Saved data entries

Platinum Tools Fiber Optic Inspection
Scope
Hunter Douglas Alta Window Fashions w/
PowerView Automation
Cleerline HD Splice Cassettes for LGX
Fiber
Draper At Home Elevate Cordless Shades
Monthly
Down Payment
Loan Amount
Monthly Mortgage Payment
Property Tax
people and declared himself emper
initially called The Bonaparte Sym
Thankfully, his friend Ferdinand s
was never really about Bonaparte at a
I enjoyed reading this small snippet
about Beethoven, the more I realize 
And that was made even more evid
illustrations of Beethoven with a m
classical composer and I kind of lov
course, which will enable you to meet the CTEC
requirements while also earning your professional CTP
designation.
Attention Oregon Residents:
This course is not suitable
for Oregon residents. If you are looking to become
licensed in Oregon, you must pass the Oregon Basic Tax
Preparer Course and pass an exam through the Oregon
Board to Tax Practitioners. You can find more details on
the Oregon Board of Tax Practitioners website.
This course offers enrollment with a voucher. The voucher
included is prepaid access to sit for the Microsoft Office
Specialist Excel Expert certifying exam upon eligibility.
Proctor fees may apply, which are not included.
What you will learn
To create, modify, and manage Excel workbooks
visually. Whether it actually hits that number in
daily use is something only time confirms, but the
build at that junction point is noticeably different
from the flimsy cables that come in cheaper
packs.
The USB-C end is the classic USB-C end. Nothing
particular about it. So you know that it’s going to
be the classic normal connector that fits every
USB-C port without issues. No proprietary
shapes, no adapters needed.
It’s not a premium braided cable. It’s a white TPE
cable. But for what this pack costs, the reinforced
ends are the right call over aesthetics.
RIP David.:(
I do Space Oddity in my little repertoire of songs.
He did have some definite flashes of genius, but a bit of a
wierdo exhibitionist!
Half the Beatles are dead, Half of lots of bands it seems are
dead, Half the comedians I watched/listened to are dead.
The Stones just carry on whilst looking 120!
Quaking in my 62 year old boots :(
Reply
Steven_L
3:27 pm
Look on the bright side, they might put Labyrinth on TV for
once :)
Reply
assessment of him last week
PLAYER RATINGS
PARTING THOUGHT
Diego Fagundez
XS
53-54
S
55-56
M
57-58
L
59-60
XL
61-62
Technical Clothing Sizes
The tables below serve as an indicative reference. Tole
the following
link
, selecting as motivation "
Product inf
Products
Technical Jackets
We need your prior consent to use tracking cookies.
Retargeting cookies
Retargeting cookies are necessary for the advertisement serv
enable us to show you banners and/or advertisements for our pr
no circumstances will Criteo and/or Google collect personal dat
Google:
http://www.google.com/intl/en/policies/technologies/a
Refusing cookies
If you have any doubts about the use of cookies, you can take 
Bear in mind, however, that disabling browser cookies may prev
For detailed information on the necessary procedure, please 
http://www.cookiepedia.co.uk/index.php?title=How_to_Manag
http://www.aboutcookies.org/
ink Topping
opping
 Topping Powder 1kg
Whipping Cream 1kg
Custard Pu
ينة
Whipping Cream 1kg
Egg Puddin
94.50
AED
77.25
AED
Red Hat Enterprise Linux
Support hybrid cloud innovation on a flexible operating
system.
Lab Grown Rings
* * *
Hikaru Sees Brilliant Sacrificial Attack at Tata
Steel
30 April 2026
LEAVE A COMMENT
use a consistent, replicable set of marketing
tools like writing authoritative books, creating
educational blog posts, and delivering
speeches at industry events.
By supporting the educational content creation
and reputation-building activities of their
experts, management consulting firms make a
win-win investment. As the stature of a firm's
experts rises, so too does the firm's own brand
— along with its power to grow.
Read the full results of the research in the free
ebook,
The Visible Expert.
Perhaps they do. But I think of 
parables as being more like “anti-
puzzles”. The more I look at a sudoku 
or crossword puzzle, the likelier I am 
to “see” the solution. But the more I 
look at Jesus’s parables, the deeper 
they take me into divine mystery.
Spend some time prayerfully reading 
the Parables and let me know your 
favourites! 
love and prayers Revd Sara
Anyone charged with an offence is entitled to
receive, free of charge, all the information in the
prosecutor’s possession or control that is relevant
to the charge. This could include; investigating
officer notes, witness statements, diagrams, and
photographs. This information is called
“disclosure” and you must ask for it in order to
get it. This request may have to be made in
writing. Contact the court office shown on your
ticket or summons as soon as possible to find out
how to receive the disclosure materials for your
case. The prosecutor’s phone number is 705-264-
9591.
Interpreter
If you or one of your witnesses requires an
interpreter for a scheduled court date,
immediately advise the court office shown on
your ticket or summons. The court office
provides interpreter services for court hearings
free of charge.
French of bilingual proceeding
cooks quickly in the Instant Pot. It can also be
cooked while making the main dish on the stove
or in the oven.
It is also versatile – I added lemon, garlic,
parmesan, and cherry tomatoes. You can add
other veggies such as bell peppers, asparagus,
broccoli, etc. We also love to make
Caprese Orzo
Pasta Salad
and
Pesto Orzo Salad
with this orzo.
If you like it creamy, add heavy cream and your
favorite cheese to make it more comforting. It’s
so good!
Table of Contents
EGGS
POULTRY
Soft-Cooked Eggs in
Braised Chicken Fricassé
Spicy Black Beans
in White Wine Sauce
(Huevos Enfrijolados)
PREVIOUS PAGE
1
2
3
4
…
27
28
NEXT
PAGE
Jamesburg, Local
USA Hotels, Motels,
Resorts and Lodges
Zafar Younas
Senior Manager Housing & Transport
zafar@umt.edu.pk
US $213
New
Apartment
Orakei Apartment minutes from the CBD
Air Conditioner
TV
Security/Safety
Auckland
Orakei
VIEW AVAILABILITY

## WHAT YOU WILL DO
Copy word for word every line in the rows above, from the line holding "Platinum Tools Fiber Optic Inspection" to the line holding "Property Tax", with both of those lines included.

## EXERCISE RESULT
Platinum Tools Fiber Optic Inspection
Scope
Hunter Douglas Alta Window Fashions w/
PowerView Automation
Cleerline HD Splice Cassettes for LGX
Fiber
Draper At Home Elevate Cordless Shades
Monthly
Down Payment
Loan Amount
Monthly Mortgage Payment
Property Tax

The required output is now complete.